Why do you think it is important to do EDA while it is not always necessary?

### Step 4: Model Training

In [None]:
# Train a Logistic Regression model
model = LogisticRegression(max_iter=10000)
model.fit(X_train, y_train)

1. What is the `max_iter` parameter for?
2. Does `LogisticRegression` accept more parameters? If yes, list and briefly explain some of them.

### Step 5: Model Evaluation

In [None]:
# Make predictions
predictions = model.predict(X_test)

# Evaluate the model
print(f'Accuracy: {accuracy_score(y_test, predictions)}')
print(f'ROC AUC Score: {roc_auc_score(y_test, predictions)}')
print(classification_report(y_test, predictions))

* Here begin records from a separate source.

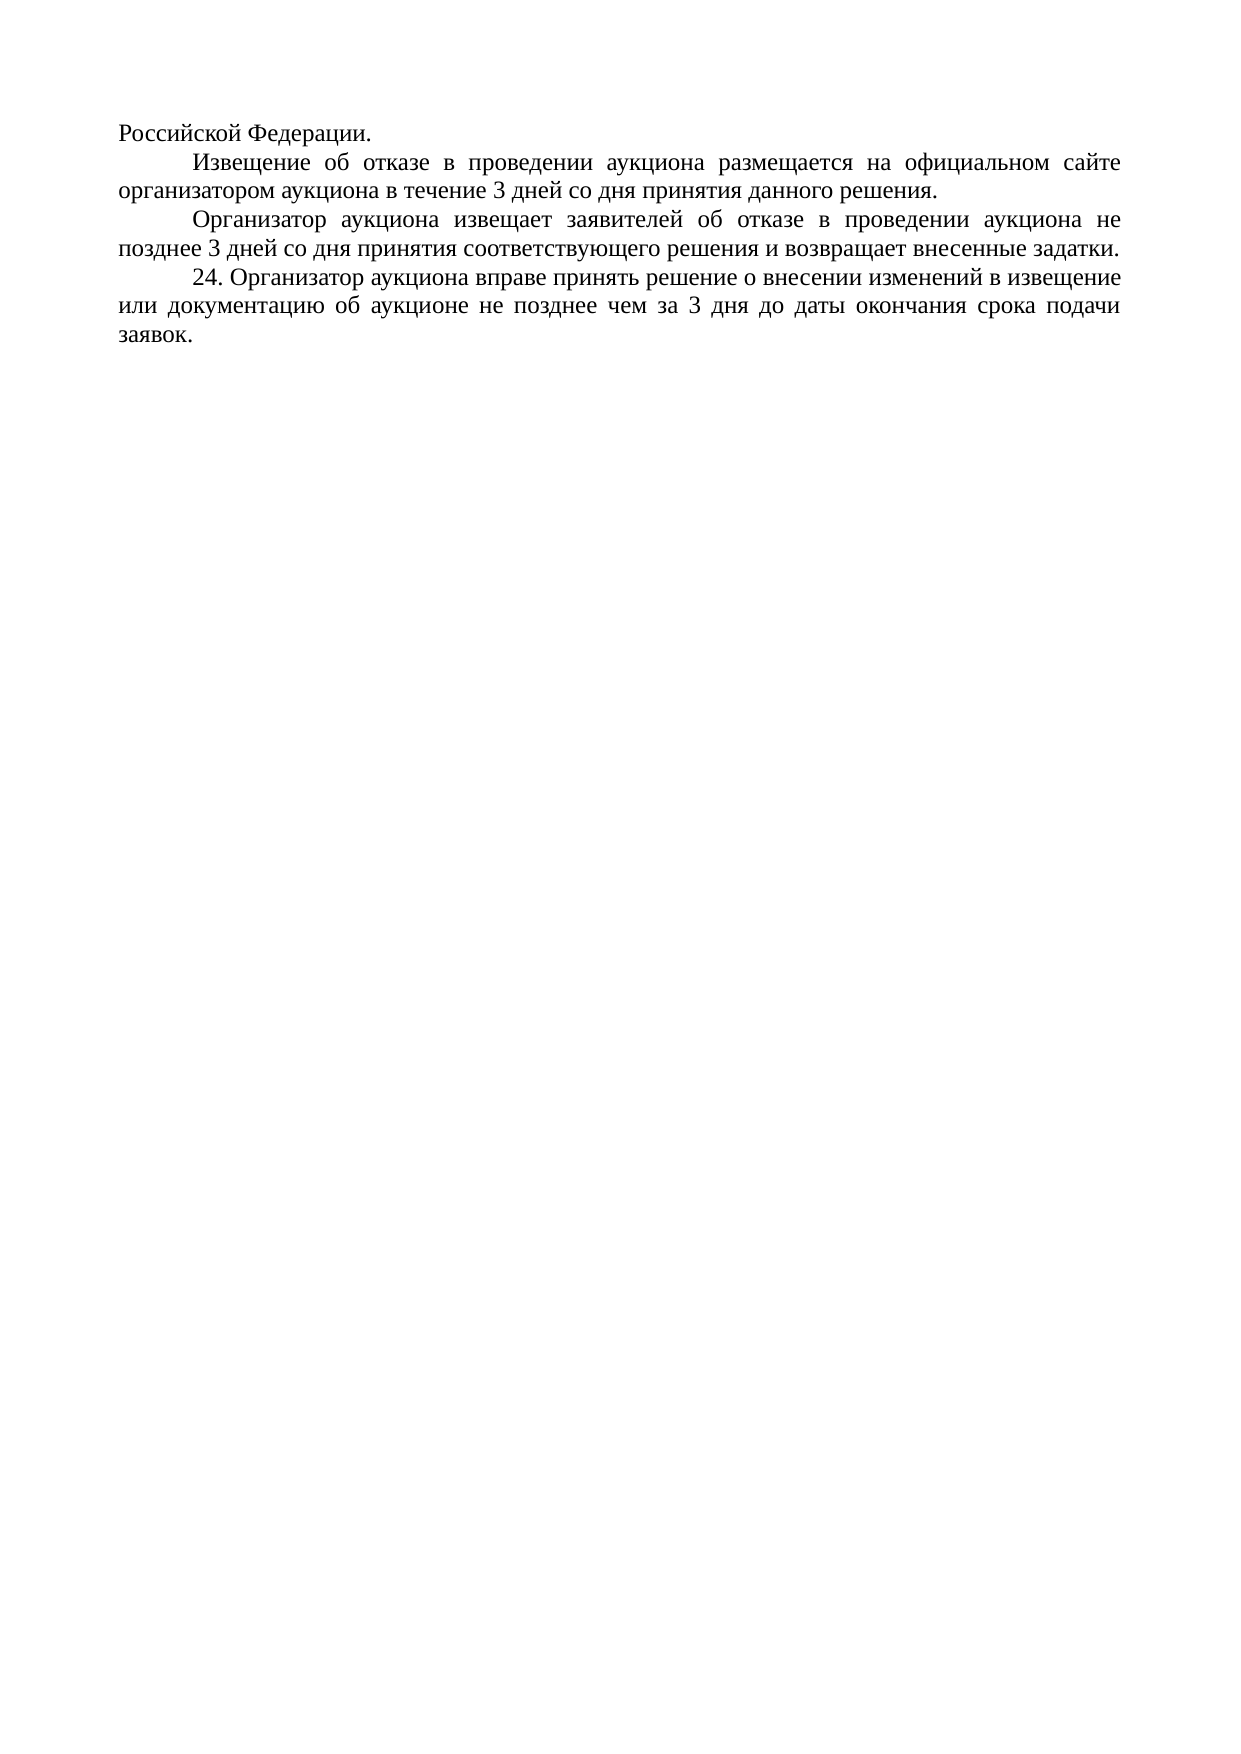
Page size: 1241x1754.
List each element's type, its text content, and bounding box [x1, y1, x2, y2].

text 24. Организатор аукциона вправе принять решение о внесении изменений в извещение или документацию об аукционе не позднее чем за 3 дня до даты окончания срока подачи заявок. [118, 262, 1122, 348]
text Организатор аукциона извещает заявителей об отказе в проведении аукциона не позднее 3 дней со дня принятия соответствующего решения и возвращает внесенные задатки. [118, 204, 1122, 262]
text Извещение об отказе в проведении аукциона размещается на официальном сайте организатором аукциона в течение 3 дней со дня принятия данного решения. [118, 147, 1122, 204]
text Российской Федерации. [118, 118, 1122, 147]
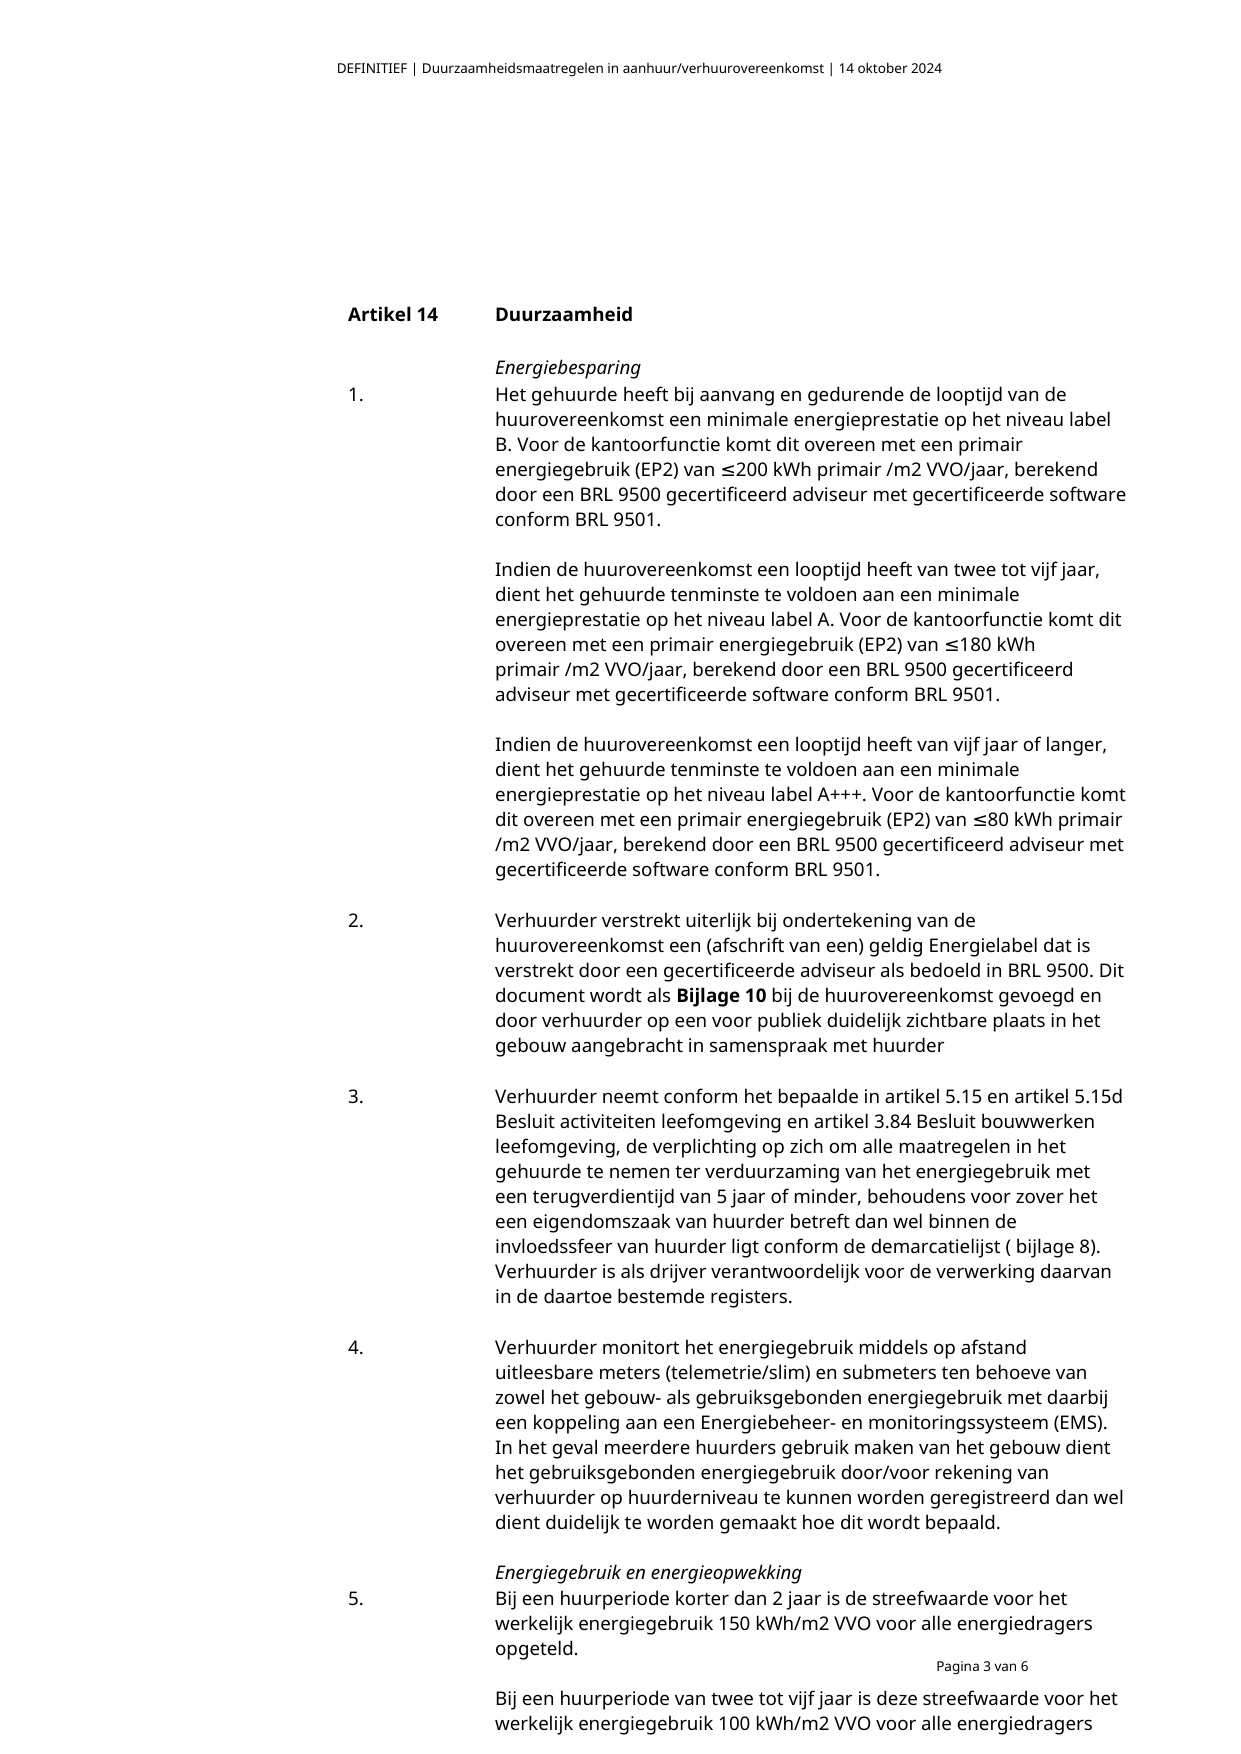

Briefly explain about `ROC` and `AUC`.

## Part 2: Implement a KNN Model

K-Nearest Neighbors (KNN) is an instance-based learning algorithm where the class of a sample is determined by the majority class among its K nearest neighbors.
For this part, use the Iris dataset and create a KNN model to classify Iris plants into three species based on the sizes of their petals and sepals.

### Task 1: Implement the KNN Pipeline

In [None]:
# Your code goes here
# You can break it down to several code cells

### Task 2: Explain your implementation
Provide detailed explanation and discussion about your implementation. Break it down to different steps as relevant to your implementation.

## Submission
Submit a link to your completed Jupyter Notebook file hosted on your private GitHub repository through the submission link in Blackboard.